To map the genomic regions belonging to the somatic B compartments, we chose a 185–186 Mb genomic segment that belongs to GGA1 region, dominated by B compartments interspersed with smaller A compartments (cluster #5) (Fig. 1a), and selected three neighboring BAC clones CH261-31K17, CH261-54J7, CH261-120O20 (Fig. 1fʹ). BAC clone-based probes CH261-31K17, CH261-54J7, and CH261-120O20 hybridized to three adjacent chromomeres and probe CH261-54J7 also hybridized with a pair of very short lateral loops, emanating from the central chromomere (Fig. 1f–fʹʹ). Thus, this cluster of DAPI-positive chromomeres on lampbrush chromosome 1 (cluster #5) (Fig. 1c) corresponds to the genomic region dominated by B compartments (Fig. 1a–b). Tiny lateral loops that emerge from these chromomeres are aligned with the small A compartment within this genomic region (Fig. 1f–fʹʹ). This example confirms the general correspondence between genomic regions forming B compartment in chicken embryonic fibroblasts and the large clusters of dense chromomeres with short lateral loops in lampbrush meiotic chromosomes.

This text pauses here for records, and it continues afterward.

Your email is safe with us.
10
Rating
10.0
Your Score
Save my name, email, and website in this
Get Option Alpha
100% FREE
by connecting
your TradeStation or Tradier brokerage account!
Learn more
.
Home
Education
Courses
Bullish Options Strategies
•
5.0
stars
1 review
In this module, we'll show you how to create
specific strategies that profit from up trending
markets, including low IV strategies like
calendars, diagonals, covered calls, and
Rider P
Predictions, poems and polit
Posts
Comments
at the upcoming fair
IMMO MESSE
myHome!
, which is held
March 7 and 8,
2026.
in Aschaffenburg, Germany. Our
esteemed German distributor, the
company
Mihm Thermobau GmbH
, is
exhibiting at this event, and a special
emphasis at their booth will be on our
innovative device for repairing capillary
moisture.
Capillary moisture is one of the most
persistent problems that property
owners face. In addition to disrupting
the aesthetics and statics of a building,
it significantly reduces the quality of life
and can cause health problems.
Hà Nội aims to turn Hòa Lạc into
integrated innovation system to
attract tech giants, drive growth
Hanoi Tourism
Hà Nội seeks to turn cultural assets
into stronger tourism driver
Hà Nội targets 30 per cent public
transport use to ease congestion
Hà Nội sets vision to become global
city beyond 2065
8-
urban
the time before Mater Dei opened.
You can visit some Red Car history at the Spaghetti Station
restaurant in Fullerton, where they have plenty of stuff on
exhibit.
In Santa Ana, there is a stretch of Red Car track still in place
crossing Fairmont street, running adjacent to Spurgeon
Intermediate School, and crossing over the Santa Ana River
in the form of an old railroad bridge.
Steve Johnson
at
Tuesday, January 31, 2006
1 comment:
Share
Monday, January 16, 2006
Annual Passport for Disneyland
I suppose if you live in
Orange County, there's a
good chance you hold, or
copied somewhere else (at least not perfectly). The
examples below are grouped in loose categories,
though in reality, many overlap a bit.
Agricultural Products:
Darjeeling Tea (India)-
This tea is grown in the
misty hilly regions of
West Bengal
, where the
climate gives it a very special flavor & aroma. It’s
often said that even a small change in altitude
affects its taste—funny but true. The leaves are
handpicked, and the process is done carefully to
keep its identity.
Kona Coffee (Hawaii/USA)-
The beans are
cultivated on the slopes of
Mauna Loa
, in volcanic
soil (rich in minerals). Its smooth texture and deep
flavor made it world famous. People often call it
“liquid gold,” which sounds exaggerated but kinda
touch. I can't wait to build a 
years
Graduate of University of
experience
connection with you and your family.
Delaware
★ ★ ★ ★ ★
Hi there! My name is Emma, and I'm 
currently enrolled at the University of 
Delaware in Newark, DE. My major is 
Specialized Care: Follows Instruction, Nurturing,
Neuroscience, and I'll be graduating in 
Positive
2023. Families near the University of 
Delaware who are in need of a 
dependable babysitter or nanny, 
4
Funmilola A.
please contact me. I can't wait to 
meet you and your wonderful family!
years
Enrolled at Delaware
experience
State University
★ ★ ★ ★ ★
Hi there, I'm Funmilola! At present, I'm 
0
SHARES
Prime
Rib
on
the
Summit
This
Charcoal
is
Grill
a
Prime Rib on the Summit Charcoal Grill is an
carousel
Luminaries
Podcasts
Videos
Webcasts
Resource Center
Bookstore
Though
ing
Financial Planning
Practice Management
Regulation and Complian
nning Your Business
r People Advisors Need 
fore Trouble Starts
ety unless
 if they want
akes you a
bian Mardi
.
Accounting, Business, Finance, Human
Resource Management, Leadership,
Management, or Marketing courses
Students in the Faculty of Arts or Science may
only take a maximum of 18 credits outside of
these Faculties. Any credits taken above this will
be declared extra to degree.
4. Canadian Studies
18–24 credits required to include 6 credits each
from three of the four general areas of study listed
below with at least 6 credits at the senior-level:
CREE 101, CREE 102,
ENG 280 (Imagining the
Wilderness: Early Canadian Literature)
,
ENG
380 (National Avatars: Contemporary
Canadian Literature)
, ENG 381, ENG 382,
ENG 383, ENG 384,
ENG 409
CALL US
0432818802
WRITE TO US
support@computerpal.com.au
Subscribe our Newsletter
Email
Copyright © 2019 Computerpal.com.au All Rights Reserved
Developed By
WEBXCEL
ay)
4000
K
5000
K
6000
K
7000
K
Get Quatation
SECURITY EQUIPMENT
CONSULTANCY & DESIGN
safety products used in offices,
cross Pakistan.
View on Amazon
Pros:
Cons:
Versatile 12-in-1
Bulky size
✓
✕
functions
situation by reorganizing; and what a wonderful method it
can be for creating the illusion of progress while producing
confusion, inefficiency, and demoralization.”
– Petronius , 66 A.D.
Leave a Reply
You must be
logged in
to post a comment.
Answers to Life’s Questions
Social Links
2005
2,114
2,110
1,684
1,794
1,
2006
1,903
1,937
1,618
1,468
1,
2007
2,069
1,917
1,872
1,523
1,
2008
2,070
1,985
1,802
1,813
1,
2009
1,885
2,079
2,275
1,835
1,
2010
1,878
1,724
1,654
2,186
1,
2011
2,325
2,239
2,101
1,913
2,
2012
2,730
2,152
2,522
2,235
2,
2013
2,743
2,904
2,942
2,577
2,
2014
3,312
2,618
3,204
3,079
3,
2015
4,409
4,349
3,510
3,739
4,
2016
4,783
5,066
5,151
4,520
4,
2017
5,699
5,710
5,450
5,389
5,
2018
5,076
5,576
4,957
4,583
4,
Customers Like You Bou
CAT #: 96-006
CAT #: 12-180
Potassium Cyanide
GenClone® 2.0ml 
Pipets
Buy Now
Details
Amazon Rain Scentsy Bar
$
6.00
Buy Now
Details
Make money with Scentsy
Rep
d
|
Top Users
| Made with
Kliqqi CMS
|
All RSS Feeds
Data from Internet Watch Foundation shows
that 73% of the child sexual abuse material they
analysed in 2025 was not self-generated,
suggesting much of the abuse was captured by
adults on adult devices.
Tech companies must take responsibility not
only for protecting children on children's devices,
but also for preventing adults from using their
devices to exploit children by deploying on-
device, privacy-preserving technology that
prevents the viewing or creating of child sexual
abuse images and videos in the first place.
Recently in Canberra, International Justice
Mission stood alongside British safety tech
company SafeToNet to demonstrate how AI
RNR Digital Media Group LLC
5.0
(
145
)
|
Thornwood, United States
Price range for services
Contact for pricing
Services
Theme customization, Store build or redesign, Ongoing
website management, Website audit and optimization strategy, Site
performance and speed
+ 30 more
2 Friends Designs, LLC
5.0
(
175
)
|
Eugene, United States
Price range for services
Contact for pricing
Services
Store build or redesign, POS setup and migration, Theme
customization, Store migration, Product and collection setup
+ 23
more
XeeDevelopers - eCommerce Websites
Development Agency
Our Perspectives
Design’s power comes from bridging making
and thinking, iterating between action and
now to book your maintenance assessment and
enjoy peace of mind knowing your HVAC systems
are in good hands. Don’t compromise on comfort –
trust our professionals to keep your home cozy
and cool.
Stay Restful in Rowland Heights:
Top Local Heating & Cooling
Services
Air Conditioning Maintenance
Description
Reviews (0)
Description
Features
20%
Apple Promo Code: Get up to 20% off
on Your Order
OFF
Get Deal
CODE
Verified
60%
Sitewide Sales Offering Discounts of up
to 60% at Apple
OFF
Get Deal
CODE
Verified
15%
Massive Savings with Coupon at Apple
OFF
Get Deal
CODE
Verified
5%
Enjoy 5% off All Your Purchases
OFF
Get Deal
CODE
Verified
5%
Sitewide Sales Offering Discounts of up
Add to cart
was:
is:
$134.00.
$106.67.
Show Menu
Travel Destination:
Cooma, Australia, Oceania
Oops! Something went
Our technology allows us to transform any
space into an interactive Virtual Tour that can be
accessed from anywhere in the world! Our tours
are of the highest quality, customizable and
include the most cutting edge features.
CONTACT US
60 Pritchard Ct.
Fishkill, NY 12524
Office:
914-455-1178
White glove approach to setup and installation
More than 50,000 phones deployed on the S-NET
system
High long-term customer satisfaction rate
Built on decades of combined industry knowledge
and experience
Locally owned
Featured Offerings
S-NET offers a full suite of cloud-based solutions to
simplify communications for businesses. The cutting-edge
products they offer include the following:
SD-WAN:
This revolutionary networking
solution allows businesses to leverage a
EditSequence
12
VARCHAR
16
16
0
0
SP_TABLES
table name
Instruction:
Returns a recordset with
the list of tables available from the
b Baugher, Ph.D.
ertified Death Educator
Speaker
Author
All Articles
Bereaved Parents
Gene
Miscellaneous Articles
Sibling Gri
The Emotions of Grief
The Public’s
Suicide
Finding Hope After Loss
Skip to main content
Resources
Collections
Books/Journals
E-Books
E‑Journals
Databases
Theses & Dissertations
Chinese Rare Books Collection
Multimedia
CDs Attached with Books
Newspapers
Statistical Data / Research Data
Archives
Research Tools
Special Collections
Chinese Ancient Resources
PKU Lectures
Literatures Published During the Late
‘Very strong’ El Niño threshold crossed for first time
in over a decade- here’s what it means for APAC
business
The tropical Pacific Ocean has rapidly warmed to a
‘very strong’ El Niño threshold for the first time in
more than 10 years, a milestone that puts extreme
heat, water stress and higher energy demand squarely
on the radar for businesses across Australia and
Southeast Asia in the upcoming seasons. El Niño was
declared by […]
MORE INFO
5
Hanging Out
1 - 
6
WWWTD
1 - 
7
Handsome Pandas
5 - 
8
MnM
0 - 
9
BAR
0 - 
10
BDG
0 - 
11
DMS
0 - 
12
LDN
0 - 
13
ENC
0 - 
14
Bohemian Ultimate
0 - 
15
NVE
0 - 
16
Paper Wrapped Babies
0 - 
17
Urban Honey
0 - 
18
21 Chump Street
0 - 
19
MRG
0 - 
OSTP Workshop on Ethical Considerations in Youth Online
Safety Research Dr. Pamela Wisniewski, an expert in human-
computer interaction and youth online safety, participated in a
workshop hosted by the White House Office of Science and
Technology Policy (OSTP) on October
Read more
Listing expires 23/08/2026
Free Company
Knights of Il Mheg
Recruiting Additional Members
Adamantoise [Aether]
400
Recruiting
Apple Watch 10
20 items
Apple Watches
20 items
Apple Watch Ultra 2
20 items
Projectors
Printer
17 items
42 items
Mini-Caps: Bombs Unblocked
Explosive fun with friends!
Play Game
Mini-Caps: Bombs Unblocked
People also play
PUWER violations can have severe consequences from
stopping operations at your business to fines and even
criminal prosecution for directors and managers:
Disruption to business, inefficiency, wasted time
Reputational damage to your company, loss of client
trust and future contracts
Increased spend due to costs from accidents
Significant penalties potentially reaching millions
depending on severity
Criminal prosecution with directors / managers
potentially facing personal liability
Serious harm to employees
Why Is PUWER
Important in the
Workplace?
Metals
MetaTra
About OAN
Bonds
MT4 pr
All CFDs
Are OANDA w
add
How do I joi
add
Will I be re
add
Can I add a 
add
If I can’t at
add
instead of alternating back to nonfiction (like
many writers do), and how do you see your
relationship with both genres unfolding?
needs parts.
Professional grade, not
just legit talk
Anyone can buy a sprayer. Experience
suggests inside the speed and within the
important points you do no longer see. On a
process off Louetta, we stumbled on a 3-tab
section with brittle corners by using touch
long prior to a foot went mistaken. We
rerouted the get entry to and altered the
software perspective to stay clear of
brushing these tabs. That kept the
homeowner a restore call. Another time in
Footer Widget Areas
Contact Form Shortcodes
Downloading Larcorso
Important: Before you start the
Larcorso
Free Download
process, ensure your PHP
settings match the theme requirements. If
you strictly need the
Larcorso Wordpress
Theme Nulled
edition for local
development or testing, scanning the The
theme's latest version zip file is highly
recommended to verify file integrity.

In addition, the BAC probes that we earlier mapped on chicken lampbrush chromosome 1 to genomic loci from the two neighboring TADs belonging to the compartment B (146–148 Mb region) hybridize with one prominent chromomere, but not with lateral loops (Fig. 2 in [39]). Previously, microdissection and sequencing of a large dense chromomere from this region (149–154 Mb) showed that it is enriched with H3K9me3 and highly methylated gene-poor DNA corresponding to the somatic B compartment [35, 38]. In addition, among three BAC clones to the three subTADs from the compartment B (25–28 Mb region) on lampbrush chromosome 2 (Fig. 2a–c, region 2), two hybridized with chromomeres and one hybridized with the nascent RNA on a pair of lateral loops corresponding to the TSHD7A gene (Fig. 3 in [39]).

In conclusion, our FISH-mapping data additionally indicate that clusters of dense compact chromomeres carrying short lateral loops and enriched with repressive epigenetic modifications overlap with prominent B compartments in somatic cells, reflecting functional compartmentalization of the chicken genome. Next, we wondered if these compartments are constitutive or cell-type specific. Using the data available up to date, we demonstrate that these B compartments are constitutive between several chicken cell types: embryonic fibroblasts (CEF), mature erythrocytes (RBC), erythroblast cell line (HD3), DT40 cell line, granulosa cells of small white follicle (SWF), and liver cells (Additional file 1: Figure S2).